The TRAJECTOME project successfully identified seven MDD-related multimorbidity clusters with distinct clinical, genetic, and non-genetic risk factor profiles, highlighting the involvement of neuroinflammatory processes. Four clusters (1-4) exhibited low MDD risk, favorable genetic and non-genetic profiles, and late onset of age-related disorders. Clusters 5-6 displayed high MDD risk, unfavorable profiles, and earlier onset. Cluster 7 showed a strong contribution of inflammation-related genetic predispositions, with increased prevalence of MDD and respiratory disorders despite a generally low disease burden. The observed heterogeneity in MDD risk might explain previous contradictory findings regarding the relationship between MDD and inflammatory genes. The results corroborate existing inflammatory, metabolic, and related hypotheses regarding depression's pathophysiology. The study's findings demonstrate that integrating temporal multimorbidity trajectories with genetic and non-genetic factors provides valuable insights into MDD subtypes, informing personalized prevention and treatment strategies.

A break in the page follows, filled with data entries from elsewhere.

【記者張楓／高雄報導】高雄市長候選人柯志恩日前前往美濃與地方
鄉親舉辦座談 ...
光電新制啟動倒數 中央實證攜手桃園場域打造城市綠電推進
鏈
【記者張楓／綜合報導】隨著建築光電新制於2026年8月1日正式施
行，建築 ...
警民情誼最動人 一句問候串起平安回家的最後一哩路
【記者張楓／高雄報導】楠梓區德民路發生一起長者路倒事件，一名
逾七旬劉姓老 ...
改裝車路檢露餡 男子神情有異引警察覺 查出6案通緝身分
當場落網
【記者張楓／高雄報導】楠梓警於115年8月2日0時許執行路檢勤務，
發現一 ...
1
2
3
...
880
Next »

This study identified seven MDD-related multimorbidity clusters with unique genetic and non-genetic risk-factor profiles, emphasizing the role of neuroinflammatory processes. These findings provide a framework for subtyping depression patients and guiding personalized prevention, early intervention, and therapeutic approaches. This approach can be extended to other complex diseases with high comorbidity burdens.

The study's limitations include differences in healthcare systems across cohorts affecting disease rates and the inability to distinguish between chronic and acute diseases. The Bayesian network methodology is sensitive to unknown confounders and selection bias, although the large and comprehensive nature of the cohorts mitigates this risk. Further research is needed to explore the clinical implications of these findings and to develop targeted interventions.